### Work item:
Please repeat, exactly as written, the line containing "source of water" and every line after it through the end of the records below.

(Stored data)
Content starts
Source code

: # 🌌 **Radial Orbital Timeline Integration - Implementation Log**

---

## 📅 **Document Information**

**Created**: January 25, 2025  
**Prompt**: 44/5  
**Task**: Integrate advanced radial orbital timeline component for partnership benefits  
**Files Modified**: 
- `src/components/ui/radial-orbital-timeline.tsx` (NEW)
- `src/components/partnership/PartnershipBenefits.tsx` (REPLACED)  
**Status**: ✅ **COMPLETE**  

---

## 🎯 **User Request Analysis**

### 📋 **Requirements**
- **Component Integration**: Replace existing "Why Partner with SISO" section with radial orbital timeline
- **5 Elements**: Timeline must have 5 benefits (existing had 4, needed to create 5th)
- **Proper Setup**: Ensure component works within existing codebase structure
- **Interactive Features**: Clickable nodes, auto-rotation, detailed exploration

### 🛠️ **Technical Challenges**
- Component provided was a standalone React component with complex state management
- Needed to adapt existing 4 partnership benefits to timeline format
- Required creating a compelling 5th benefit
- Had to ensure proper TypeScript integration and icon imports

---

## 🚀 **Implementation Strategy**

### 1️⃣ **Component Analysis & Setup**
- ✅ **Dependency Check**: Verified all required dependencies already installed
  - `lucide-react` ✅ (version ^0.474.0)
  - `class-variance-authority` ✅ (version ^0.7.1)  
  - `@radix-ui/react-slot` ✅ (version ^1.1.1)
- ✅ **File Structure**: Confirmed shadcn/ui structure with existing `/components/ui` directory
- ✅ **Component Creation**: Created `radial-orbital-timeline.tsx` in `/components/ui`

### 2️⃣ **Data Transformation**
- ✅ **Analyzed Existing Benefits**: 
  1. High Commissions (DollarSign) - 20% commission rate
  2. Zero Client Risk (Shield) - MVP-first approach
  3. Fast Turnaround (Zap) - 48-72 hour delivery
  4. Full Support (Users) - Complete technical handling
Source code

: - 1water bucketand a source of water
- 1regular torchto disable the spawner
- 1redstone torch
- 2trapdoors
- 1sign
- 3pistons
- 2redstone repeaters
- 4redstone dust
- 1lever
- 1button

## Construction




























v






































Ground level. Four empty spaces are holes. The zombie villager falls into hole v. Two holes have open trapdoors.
Content ends
### Expected answer:
: - 1water bucketand a source of water
- 1regular torchto disable the spawner
- 1redstone torch
- 2trapdoors
- 1sign
- 3pistons
- 2redstone repeaters
- 4redstone dust
- 1lever
- 1button

## Construction




























v






































Ground level. Four empty spaces are holes. The zombie villager falls into hole v. Two holes have open trapdoors.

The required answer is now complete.